Topics 5-9 Flashcards
What are popular selection methods? And when do you use them?
- Best subset selection
- Stepwise selection
When N is not much bigger than p, this results in high variance and poor test error
When can forward stepwise selection be used and backward stepwise cannot?
When the n<p, since backward stepwise starts with a k-1 parameter size model and modeling a p>n model is not possible
What are 2 approaches of determining the best predicition accuracy of one of the subsets?
1: Indirectly estimate test error by making adjustment to training error to account for bias due to overfitting (AIC, BIC, Cp, Adjusted R^2)

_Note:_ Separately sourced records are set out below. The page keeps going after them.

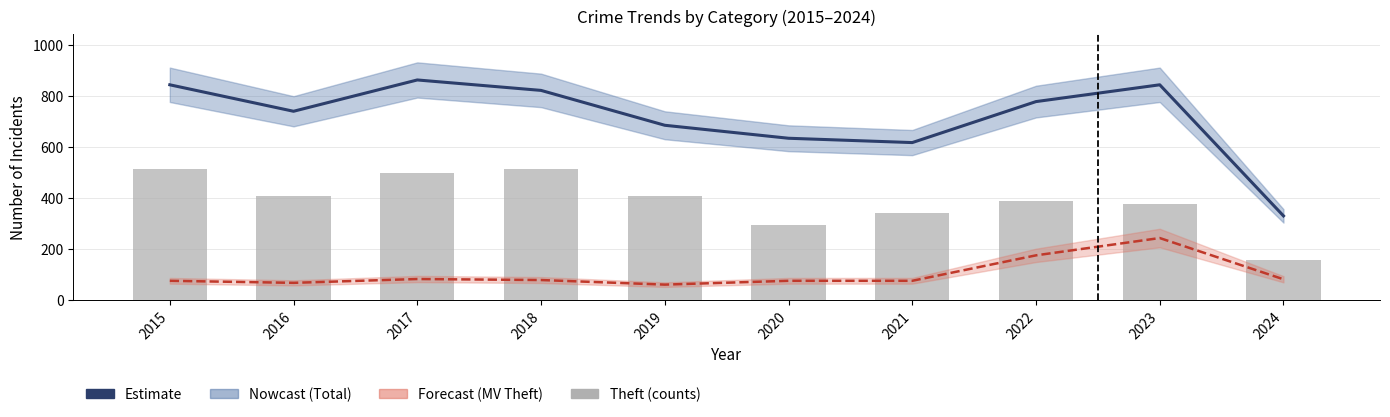

Which category has the highest value across all series?

2017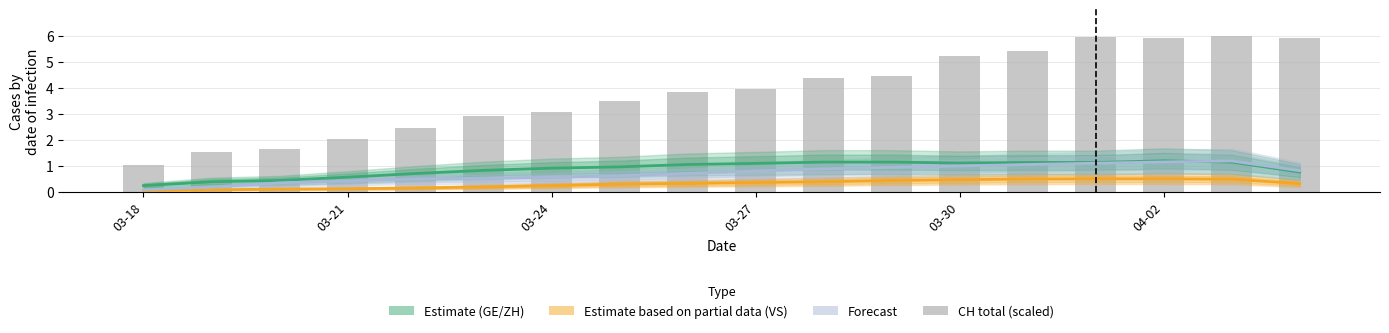

Which series changed the most between 03-30 and 13?

CH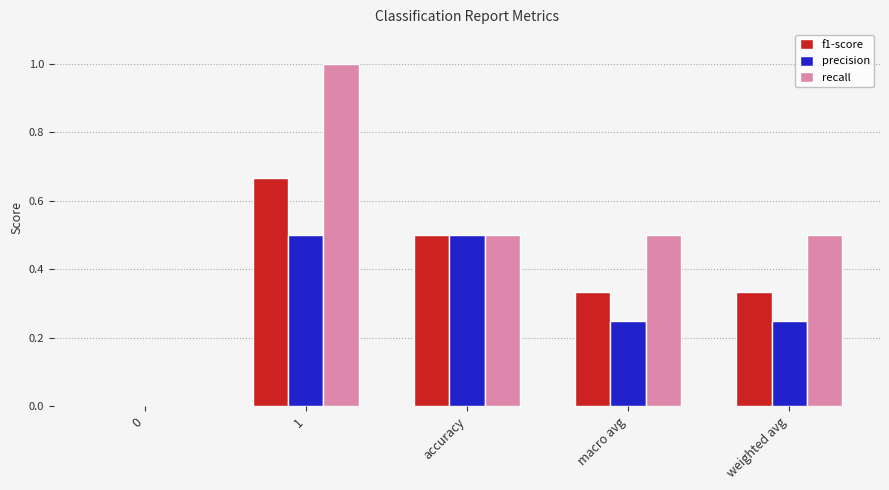

The f1-score series shows 0.1 at macro avg. True or false?

False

2: Directly estimating the test error using Cross validation or validation set approach
Explain what AIC, BIC, Cp and R^2 do, and how they are related and have special connections
AIC, BIC and Cp, smaller value indicates lower test error
higher adjusted R2 means lower test error
BIC places a higher penealty on # of predictors than AIC
R2 is not as well proven as the other 3
Cp is the same as AIC for linear regression
What is the advantage of finding the test error using CV over indirectly estimating it?
It makes fewer assumptions about the true underlying model. The main reason for the AIC,BIC, Cp and R2 was low computational power before, now CV is more attractive
What are the differences between Shrinkage methods and Subset Selection?

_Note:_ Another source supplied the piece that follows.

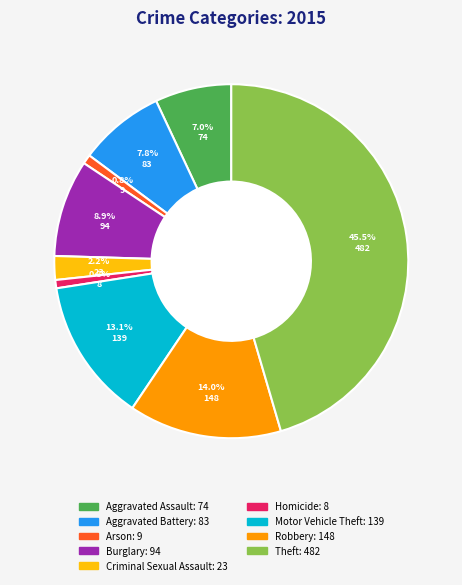

Does any single category account for the majority?

No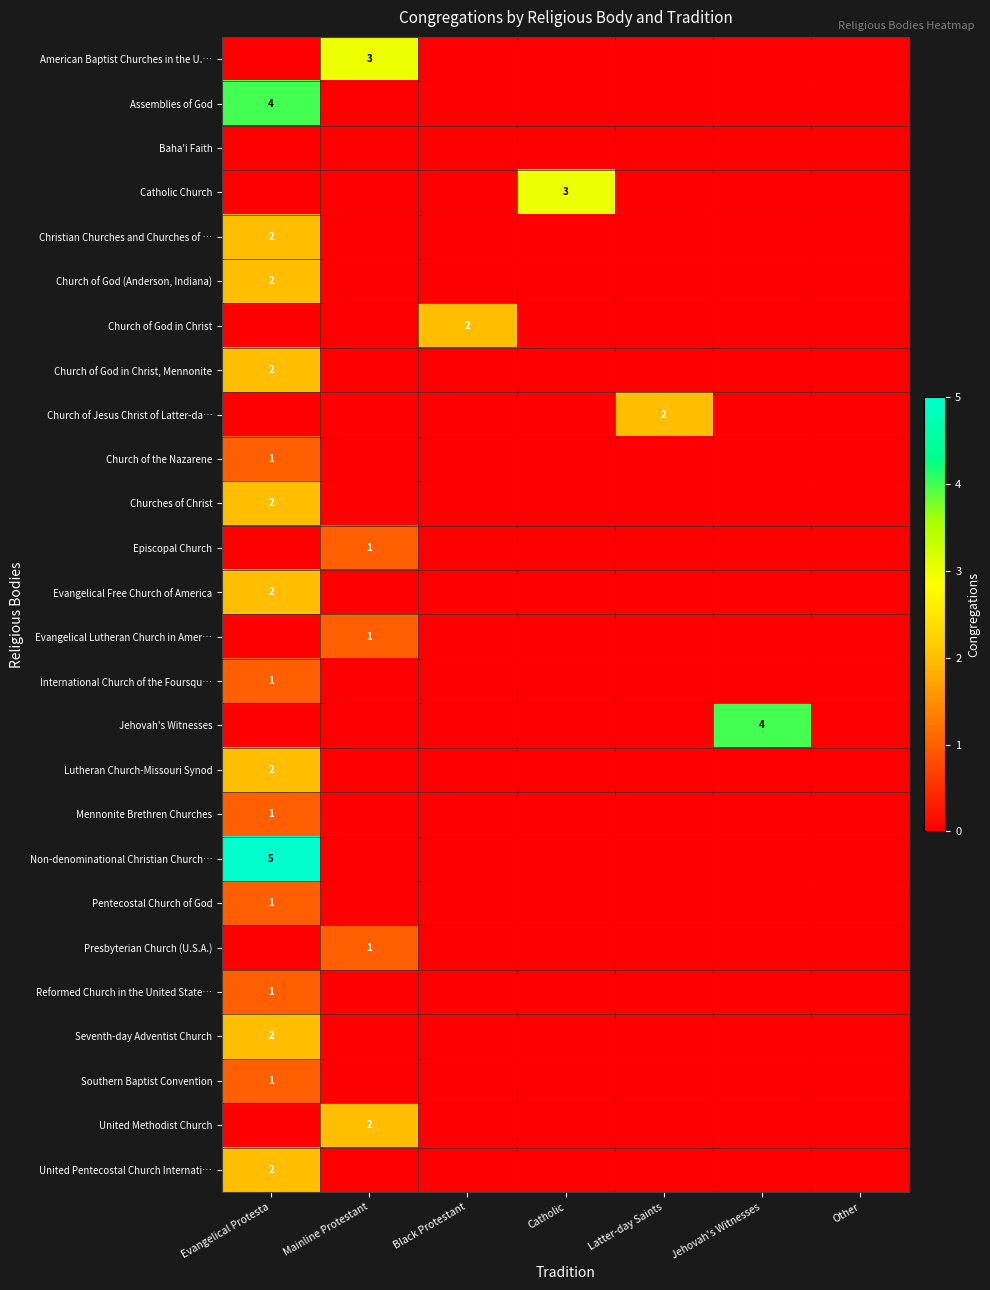

What is the sum of all Lutheran Church-Missouri Synod values?

2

In subset selection you eleminate predcitors in your model entirely, in shrinkage you change the parameter coefficients towards 0 if they are not significant to the response variable.
What are the 2 popular shrinkage methods?
-Ridge Selection
-Lasso
Explain to yourself how Ridge Selection (regression) Works
It works by limiting the values the parameters can take, pushing some close to 0.
What is a downside of ridge regression?
That it will never push any parameter coefficient to 0, making results hard to interpret (inference)
When is either Ridge or Lasso regression preferable?
When a lot of the data is not usefull Lasso is better, when we know all the data is usefull Ridge is better
What are the main methods to improve OLS fitting?
Subset Selection
Shrinkage Methods
Dimension Reduction
Effect of the Tuning Parameter (λ) in Ridge and Lasso:
Ridge Regression:
As λ increases, coefficients shrink towards zero but are never exactly zero.
Controls multicollinearity and improves prediction accuracy for large p
Lasso Regression:
As λ increases, some coefficients shrink exactly to zero, promoting sparsity and variable selection.
What is an internal node, and what is a terminal node?
Internal Node: Represents a split in the data based on a predictor variable and a threshold. It partitions the predictor space into two regions.
Terminal Node (Leaf): Represents the end of a branch in the tree, where predictions are made. It contains the average response value of all observations that fall into that region.
What are the pros and cons of tree methods?
Pros:
Easy to explain and interpret.
Handles non-linear relationships well.
Works with qualitative predictors without creating dummy variables.
Cons:
Prone to overfitting.
High variance: small changes in data can lead to different trees.
Generally less accurate than other advanced methods.
What is the criterion used in each splitting (classification trees)?
Gini Index: Measures node purity. Smaller values indicate a purer node.
Cross-Entropy: Measures the uncertainty in node class probabilities.
Classification Error Rate: Proportion of misclassified observations (less commonly used for splitting as it’s less sensitive).